The Vikings overcame losing two of their top four pitchers to arm injuries early in the season. Dane Gronewald was 4-1 when he was injured and AJ Walkenhorst had pitched in two games when he was lost for the season.
“Early on it was a buzz around our group that we had four legitimate arms that were going to carry us,” Carel said. “We lost two to injury and we have two left.”
Dalton Friend, a 6-foot-3 sophomore left-hander, is 11-0, and Tyler Thompson, a 5-1 sophomore righty, is 11-1.
“Thompson started Game 1 for us out there last year,“Carel said. “Both of them are all-region selections and they’ve been our two guns all year long.”
The Vikings hit .340 as a team, led by first baseman Fred Ford, the Region 16 player of the year, who is hitting .432 with 68 RBI and 13 home runs. Shortstop Brett Wiley is a .409 hitter with 59 RBI and a half-dozen home runs.
Brendon Neel, a sophomore outfielder, provides more power with 15 home runs and 51 RBI.
“It’s been a team effort. We swing it well and our defense has been really good all year long. The beginning of the year it was pitching and then it was more offense and all year it’s been defense.”
Jefferson has a .966 team fielding average, and in the district tournament made plays to keep innings short so they could get back in and hit.

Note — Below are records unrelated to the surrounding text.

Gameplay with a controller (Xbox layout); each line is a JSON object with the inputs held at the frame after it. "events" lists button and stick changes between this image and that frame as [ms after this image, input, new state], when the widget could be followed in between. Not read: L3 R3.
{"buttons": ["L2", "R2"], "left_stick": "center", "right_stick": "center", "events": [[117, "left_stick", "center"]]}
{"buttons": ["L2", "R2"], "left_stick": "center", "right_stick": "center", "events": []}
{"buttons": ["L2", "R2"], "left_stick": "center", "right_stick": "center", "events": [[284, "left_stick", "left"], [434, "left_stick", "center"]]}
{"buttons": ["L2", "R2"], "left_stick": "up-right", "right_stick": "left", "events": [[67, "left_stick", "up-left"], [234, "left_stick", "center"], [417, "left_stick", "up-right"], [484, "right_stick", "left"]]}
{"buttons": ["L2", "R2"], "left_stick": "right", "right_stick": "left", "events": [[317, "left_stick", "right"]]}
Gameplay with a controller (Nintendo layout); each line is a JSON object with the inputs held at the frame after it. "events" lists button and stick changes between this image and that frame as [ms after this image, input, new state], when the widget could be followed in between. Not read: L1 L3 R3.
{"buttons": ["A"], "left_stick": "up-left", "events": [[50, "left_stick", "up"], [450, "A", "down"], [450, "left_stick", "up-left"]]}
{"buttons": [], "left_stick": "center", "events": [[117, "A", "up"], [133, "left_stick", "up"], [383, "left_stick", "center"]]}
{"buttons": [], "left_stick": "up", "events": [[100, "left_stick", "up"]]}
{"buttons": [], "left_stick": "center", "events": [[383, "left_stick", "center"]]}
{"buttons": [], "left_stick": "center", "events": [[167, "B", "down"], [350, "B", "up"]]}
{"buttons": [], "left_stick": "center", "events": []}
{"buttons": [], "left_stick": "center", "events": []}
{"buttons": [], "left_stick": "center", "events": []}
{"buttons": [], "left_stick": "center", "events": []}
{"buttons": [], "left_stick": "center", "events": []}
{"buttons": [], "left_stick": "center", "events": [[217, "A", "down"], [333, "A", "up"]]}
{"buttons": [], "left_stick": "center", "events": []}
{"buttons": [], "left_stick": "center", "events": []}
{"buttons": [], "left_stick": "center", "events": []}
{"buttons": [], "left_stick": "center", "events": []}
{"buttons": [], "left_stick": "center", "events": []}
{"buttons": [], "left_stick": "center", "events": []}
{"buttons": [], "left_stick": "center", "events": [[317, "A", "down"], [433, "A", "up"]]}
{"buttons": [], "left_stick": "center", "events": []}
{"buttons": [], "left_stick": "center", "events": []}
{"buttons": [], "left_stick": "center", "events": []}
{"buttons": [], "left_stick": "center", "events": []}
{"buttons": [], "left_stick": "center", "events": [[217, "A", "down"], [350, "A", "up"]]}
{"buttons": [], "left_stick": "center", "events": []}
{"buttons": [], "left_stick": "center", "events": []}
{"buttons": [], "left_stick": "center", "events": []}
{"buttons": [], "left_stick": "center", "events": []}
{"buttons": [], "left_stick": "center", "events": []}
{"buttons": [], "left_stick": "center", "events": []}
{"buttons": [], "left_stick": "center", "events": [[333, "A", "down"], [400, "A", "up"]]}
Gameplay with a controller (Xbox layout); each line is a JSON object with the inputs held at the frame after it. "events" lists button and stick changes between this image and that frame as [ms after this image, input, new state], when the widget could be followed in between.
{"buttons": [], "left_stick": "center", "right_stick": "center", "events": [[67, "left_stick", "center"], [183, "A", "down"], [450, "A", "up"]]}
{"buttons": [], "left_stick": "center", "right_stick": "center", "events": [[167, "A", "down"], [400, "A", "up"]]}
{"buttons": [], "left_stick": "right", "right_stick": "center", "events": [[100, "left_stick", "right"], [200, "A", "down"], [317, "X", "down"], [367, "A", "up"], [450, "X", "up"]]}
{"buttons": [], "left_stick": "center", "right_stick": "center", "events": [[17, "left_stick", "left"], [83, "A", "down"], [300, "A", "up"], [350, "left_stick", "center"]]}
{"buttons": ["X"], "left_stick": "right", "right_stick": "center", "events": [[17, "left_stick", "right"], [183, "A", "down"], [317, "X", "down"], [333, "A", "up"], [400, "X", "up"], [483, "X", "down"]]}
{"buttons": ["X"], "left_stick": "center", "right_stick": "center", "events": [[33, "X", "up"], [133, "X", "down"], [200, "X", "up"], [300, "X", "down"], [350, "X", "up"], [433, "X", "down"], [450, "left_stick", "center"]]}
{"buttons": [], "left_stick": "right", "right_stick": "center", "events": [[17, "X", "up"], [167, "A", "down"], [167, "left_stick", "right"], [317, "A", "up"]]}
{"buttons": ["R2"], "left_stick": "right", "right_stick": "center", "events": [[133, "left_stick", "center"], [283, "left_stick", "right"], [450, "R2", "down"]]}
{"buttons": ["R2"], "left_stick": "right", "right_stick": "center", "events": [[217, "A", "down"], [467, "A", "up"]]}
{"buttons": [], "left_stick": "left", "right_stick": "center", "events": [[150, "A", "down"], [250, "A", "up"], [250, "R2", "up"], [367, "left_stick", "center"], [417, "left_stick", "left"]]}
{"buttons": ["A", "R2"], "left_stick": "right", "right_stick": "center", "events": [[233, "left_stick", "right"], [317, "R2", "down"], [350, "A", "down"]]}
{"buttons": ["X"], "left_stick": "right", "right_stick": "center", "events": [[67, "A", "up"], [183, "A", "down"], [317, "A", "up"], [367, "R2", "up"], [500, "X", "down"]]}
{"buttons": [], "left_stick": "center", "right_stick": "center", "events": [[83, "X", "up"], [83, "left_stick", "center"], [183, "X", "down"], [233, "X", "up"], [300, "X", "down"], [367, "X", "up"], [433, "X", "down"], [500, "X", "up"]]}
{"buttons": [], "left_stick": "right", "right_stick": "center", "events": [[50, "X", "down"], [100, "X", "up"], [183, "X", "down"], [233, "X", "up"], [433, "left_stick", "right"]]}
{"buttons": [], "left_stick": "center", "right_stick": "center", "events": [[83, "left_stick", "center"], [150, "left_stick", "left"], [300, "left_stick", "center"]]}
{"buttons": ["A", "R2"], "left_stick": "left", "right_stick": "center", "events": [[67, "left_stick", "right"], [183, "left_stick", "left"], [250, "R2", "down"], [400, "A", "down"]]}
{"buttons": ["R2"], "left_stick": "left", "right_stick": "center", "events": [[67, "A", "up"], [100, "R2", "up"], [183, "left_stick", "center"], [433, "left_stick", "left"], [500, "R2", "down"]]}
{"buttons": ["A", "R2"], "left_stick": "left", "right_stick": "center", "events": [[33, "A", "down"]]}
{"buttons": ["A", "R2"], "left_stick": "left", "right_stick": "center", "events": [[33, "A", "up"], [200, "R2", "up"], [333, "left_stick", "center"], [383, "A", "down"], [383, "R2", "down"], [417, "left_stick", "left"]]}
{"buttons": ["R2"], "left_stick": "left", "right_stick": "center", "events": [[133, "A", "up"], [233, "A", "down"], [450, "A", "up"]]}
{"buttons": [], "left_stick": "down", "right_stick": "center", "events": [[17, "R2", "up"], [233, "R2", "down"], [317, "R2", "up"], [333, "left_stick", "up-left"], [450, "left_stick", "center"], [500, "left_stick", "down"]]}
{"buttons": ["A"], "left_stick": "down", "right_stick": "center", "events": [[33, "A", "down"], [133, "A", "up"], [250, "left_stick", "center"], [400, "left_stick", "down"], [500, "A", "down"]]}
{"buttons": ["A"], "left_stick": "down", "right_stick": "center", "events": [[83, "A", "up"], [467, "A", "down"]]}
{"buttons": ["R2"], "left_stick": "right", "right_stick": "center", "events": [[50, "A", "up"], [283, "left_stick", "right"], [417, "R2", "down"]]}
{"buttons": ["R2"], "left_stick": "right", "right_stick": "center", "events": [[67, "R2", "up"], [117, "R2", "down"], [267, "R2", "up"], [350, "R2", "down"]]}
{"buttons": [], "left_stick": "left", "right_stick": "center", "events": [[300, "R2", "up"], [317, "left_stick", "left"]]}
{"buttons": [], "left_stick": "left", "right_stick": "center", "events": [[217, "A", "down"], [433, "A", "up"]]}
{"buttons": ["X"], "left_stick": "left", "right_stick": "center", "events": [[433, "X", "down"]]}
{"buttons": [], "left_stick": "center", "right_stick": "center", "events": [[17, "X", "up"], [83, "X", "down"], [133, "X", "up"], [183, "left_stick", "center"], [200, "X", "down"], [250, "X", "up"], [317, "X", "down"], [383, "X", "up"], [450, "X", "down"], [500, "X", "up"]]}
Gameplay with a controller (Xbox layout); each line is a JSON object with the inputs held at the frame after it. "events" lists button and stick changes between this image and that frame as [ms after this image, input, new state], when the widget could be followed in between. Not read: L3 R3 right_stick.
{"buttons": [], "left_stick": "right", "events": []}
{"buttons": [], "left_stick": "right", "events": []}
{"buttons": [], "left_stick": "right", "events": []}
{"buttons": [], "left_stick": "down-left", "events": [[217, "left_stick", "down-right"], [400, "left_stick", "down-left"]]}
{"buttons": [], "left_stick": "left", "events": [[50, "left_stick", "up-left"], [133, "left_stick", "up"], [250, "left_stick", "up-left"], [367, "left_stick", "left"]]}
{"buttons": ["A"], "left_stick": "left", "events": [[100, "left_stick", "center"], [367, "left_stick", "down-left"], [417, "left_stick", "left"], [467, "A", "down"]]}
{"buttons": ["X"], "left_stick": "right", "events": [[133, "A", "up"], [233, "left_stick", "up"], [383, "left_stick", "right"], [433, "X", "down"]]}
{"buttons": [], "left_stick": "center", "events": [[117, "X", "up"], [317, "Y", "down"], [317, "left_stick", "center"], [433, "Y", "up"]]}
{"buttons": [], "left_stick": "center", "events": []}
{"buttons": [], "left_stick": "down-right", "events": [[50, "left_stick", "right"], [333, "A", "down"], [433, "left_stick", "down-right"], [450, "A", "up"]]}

“The game we won to clinch to get here was exactly what we’ve been doing all year,” Carel said. “We had no errors, we just made plays. We weren’t leaving plays on the field, turning the double play, getting and out, not an error. You turn that double play here and make that play there. We’ve done a good job trying to limit the amount of plays on the field.”
With so much experience on the roster, Carel is feeling good about the Vikings’ chances.
“We may go two and out again, but we’re going to be better prepared than last year,” he said. “It’s one thing in JUCO to go in one year with a bunch of sophomores and the next year with a bunch of freshmen. We’re doing it again back-to-back with the guys who went last year.”